++++ INPUT MATERIAL

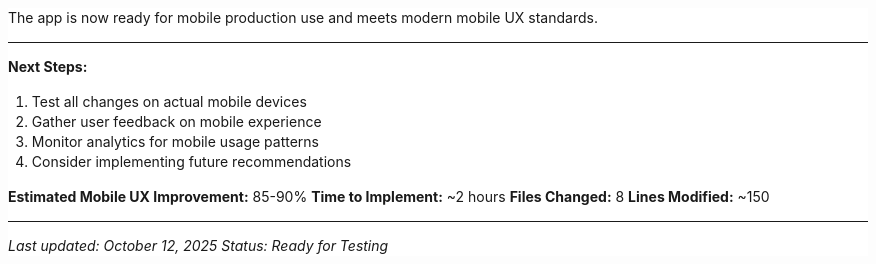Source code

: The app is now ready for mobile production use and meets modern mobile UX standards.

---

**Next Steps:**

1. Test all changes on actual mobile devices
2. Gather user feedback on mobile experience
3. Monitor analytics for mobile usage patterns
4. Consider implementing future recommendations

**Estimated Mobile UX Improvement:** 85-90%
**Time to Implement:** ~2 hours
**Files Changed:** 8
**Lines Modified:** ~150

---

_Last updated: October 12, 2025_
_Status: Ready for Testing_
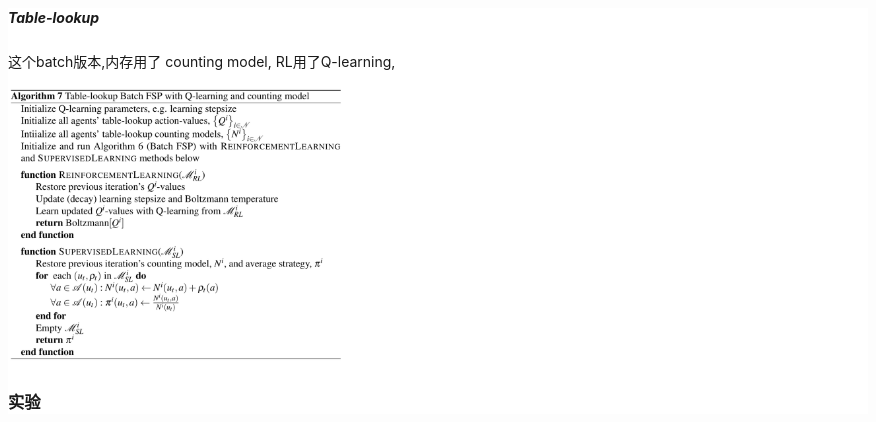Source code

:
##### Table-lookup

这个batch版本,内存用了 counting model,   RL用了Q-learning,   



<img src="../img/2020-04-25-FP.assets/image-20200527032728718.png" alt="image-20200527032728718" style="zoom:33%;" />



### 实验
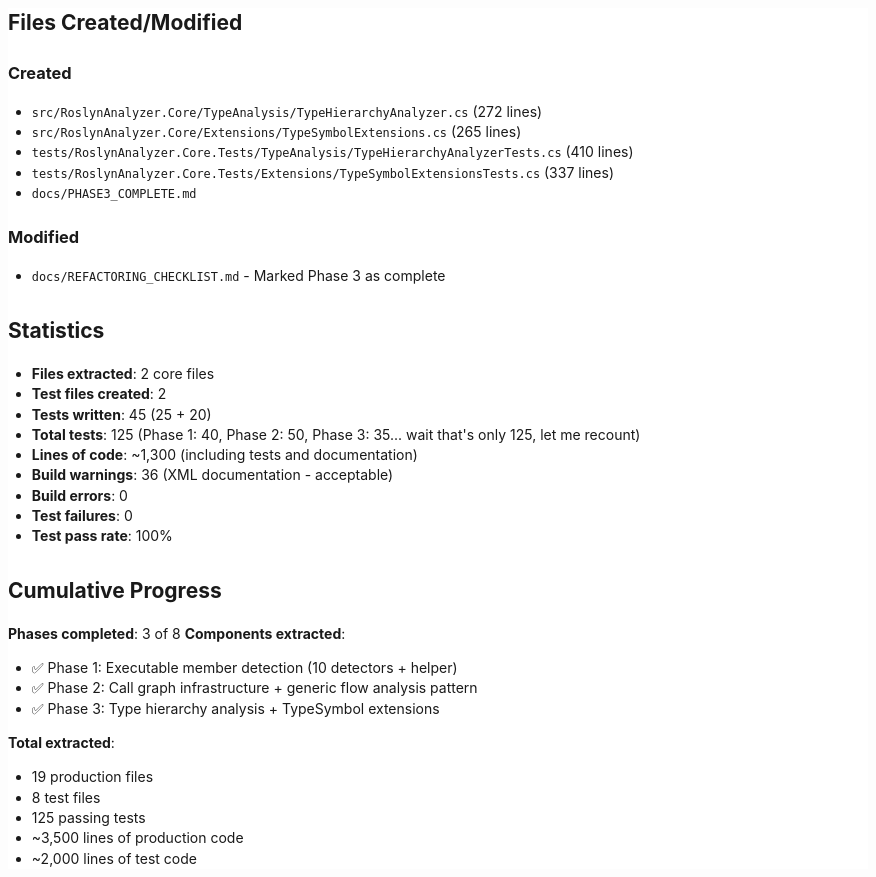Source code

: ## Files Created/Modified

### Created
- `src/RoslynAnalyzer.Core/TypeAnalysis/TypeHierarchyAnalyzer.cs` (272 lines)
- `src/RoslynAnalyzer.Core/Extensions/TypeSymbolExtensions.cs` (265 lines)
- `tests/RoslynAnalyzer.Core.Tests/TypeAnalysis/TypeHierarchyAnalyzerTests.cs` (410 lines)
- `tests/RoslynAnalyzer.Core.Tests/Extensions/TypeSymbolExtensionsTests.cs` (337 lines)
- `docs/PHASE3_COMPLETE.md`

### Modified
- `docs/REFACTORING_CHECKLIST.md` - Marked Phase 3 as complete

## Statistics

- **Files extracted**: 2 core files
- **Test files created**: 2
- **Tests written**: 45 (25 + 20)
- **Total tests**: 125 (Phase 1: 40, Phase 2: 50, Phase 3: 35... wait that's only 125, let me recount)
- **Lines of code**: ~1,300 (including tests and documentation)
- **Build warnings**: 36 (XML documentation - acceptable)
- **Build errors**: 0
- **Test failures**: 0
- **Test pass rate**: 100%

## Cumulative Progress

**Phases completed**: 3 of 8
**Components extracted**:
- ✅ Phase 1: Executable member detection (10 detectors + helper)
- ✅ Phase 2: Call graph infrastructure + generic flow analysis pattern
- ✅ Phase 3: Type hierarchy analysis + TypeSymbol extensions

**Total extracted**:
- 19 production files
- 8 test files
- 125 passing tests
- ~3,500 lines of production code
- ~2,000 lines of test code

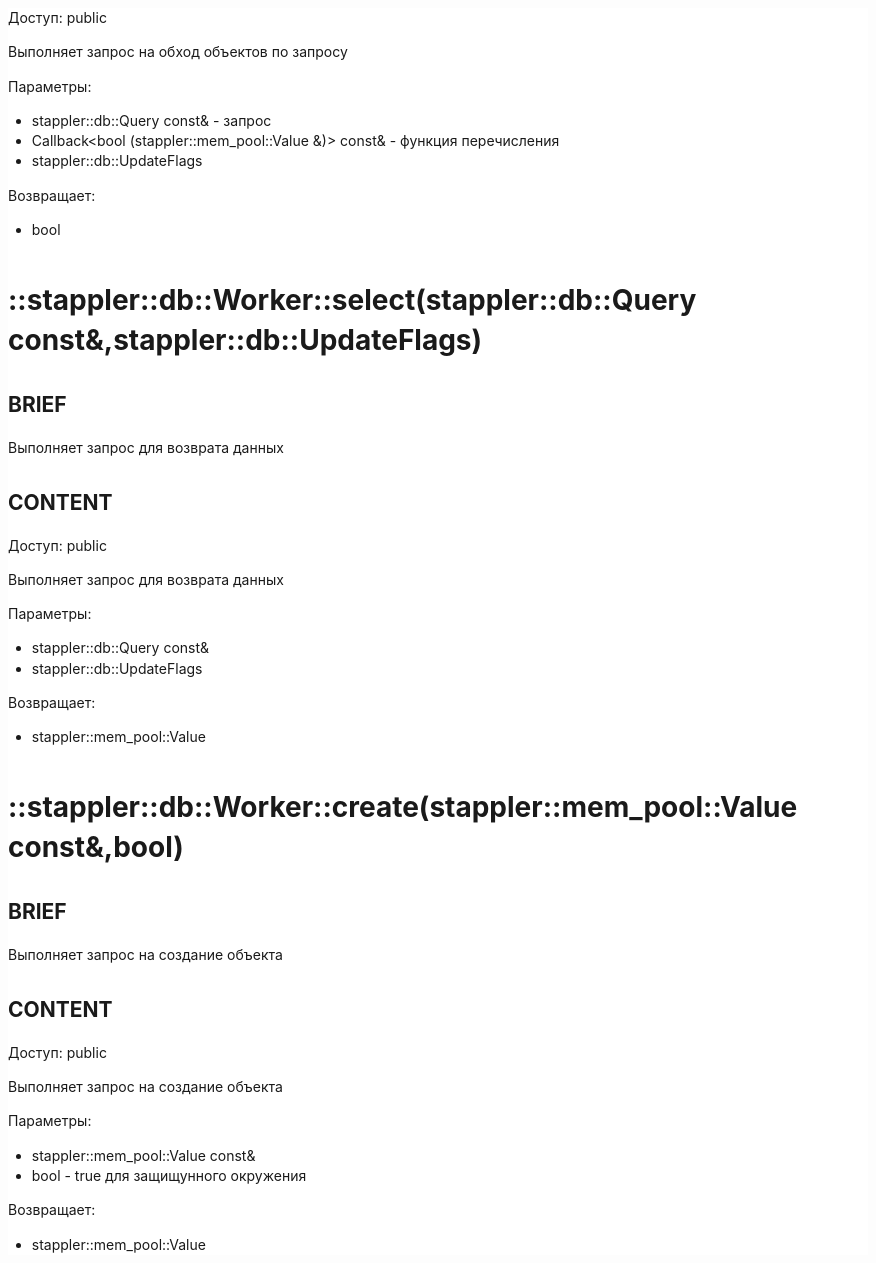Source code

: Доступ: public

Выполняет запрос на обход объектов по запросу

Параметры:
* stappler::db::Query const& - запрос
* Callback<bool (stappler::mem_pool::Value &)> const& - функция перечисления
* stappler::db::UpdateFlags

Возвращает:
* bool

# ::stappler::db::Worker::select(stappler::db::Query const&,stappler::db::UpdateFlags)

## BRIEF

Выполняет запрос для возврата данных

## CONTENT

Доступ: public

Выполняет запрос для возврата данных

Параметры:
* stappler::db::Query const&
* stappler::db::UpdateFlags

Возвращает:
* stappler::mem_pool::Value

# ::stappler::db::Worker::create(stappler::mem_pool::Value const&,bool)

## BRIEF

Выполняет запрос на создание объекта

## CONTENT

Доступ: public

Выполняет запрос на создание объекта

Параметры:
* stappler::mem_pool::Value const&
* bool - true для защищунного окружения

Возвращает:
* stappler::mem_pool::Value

++++++++

Retype all of the data above word for word, keeping every line as it is, but leave the pictures out of your copy.

# FINISHED TASK:
Source code

: The app is now ready for mobile production use and meets modern mobile UX standards.

---

**Next Steps:**

1. Test all changes on actual mobile devices
2. Gather user feedback on mobile experience
3. Monitor analytics for mobile usage patterns
4. Consider implementing future recommendations

**Estimated Mobile UX Improvement:** 85-90%
**Time to Implement:** ~2 hours
**Files Changed:** 8
**Lines Modified:** ~150

---

_Last updated: October 12, 2025_
_Status: Ready for Testing_
Source code

:
##### Table-lookup

这个batch版本,内存用了 counting model,   RL用了Q-learning,   



<img src="../img/2020-04-25-FP.assets/image-20200527032728718.png" alt="image-20200527032728718" style="zoom:33%;" />



### 实验
Source code

: ## Files Created/Modified

### Created
- `src/RoslynAnalyzer.Core/TypeAnalysis/TypeHierarchyAnalyzer.cs` (272 lines)
- `src/RoslynAnalyzer.Core/Extensions/TypeSymbolExtensions.cs` (265 lines)
- `tests/RoslynAnalyzer.Core.Tests/TypeAnalysis/TypeHierarchyAnalyzerTests.cs` (410 lines)
- `tests/RoslynAnalyzer.Core.Tests/Extensions/TypeSymbolExtensionsTests.cs` (337 lines)
- `docs/PHASE3_COMPLETE.md`

### Modified
- `docs/REFACTORING_CHECKLIST.md` - Marked Phase 3 as complete

## Statistics

- **Files extracted**: 2 core files
- **Test files created**: 2
- **Tests written**: 45 (25 + 20)
- **Total tests**: 125 (Phase 1: 40, Phase 2: 50, Phase 3: 35... wait that's only 125, let me recount)
- **Lines of code**: ~1,300 (including tests and documentation)
- **Build warnings**: 36 (XML documentation - acceptable)
- **Build errors**: 0
- **Test failures**: 0
- **Test pass rate**: 100%

## Cumulative Progress

**Phases completed**: 3 of 8
**Components extracted**:
- ✅ Phase 1: Executable member detection (10 detectors + helper)
- ✅ Phase 2: Call graph infrastructure + generic flow analysis pattern
- ✅ Phase 3: Type hierarchy analysis + TypeSymbol extensions

**Total extracted**:
- 19 production files
- 8 test files
- 125 passing tests
- ~3,500 lines of production code
- ~2,000 lines of test code

Source code

: Доступ: public

Выполняет запрос на обход объектов по запросу

Параметры:
* stappler::db::Query const& - запрос
* Callback<bool (stappler::mem_pool::Value &)> const& - функция перечисления
* stappler::db::UpdateFlags

Возвращает:
* bool

# ::stappler::db::Worker::select(stappler::db::Query const&,stappler::db::UpdateFlags)

## BRIEF

Выполняет запрос для возврата данных

## CONTENT

Доступ: public

Выполняет запрос для возврата данных

Параметры:
* stappler::db::Query const&
* stappler::db::UpdateFlags

Возвращает:
* stappler::mem_pool::Value

# ::stappler::db::Worker::create(stappler::mem_pool::Value const&,bool)

## BRIEF

Выполняет запрос на создание объекта

## CONTENT

Доступ: public

Выполняет запрос на создание объекта

Параметры:
* stappler::mem_pool::Value const&
* bool - true для защищунного окружения

Возвращает:
* stappler::mem_pool::Value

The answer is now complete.